**Given text**
────────────────
I approve SO HARD of Cash/Hunter shenanigans. The only thing that could make that better would be to throw Cosmo Jarvis into the mix. The levels of failyness would be EPIC.
JAM IS TOTALLY A FRUIT. IT IS.
I do not like this real life/working for a living thing. Please to be making it so we can just road trip and shenanigate all the time. ♥
>:( DO NOT ENCOURAGE THE PART OF MY BRAIN THAT WANTS TO WRITE FIC ABOUT COSMO JARVIS. (oh god, they would have a competition to see who could steal the most cutlery and have to be rescued from angry venue owners by eye-rolling bandmates. and then they would convince each other that handjobs are totes not gay. Ugh, brain, DNW)
I will buy you more jam doughnuts if you write it for me.
Omg they'd all steal cutlery and Cosmo would be all >:( CASH! BEER MATS DO NOT COUNT AS CUTLERY and Cash would >:( back and be all WELL HUNTER STOLE SOME SERVIETTES SO THOSE SHOULDN'T COUNT EITHER THEN! and Cosmo would wonder how he could possibly be the least faily out of the three of them, and then they all give handjobs that are totes not gay if you are drunk!
────────────────
**Dataset excerpts**
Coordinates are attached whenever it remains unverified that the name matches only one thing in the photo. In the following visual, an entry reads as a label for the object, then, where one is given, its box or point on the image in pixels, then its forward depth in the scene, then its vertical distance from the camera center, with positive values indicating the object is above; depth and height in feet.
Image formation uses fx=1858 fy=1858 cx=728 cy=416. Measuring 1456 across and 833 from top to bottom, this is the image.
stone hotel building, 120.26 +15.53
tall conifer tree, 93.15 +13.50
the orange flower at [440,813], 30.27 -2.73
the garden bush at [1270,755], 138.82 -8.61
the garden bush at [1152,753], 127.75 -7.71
────────────────
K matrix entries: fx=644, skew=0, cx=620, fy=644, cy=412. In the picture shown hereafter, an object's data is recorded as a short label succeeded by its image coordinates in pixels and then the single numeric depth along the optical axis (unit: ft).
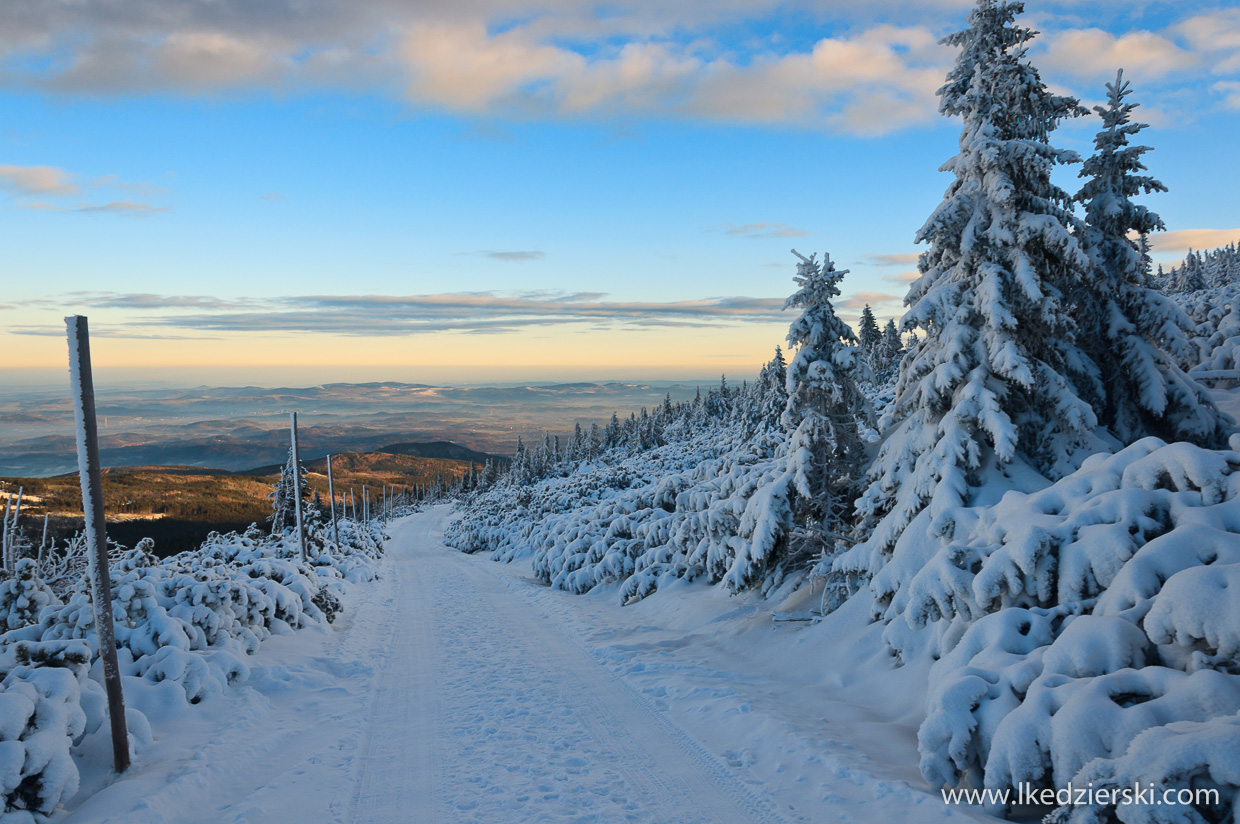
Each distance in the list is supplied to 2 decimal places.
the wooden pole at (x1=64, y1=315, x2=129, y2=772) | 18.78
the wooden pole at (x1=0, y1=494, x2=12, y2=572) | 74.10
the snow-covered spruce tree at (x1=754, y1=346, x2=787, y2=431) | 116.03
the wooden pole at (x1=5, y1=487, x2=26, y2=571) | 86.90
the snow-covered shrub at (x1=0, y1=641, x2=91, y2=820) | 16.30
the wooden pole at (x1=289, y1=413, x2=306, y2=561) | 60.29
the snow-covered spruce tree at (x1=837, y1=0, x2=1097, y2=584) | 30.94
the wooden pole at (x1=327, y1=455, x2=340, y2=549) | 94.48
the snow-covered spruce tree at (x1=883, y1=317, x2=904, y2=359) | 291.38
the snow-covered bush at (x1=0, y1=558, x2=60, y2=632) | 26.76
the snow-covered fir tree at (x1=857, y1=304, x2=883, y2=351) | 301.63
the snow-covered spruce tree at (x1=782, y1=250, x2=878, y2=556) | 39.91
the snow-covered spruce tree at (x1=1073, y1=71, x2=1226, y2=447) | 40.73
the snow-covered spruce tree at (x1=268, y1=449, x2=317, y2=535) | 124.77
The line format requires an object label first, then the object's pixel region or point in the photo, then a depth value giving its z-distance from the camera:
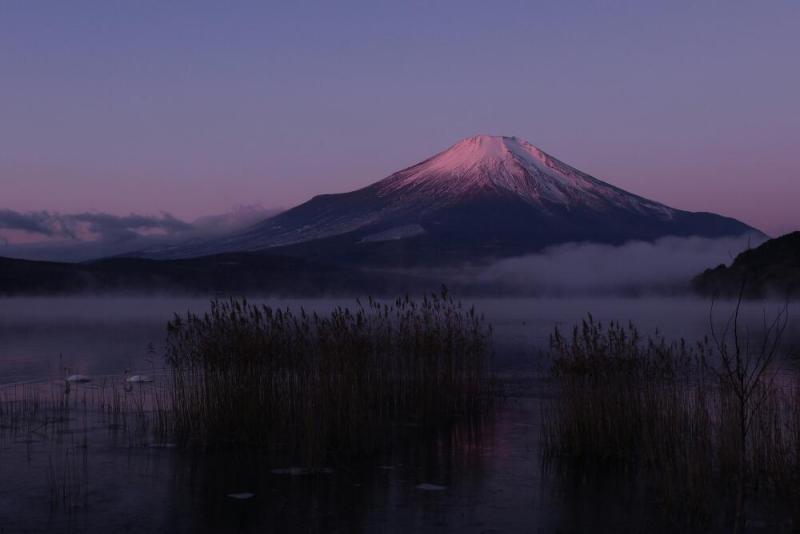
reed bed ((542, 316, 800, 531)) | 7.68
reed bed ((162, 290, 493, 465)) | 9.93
────────────────
**What you should do**
Extract the part of the comment thread starting at "I will buy you" and ending at "you are drunk!", word for word.

**Output of the task**
I will buy you more jam doughnuts if you write it for me.
Omg they'd all steal cutlery and Cosmo would be all >:( CASH! BEER MATS DO NOT COUNT AS CUTLERY and Cash would >:( back and be all WELL HUNTER STOLE SOME SERVIETTES SO THOSE SHOULDN'T COUNT EITHER THEN! and Cosmo would wonder how he could possibly be the least faily out of the three of them, and then they all give handjobs that are totes not gay if you are drunk!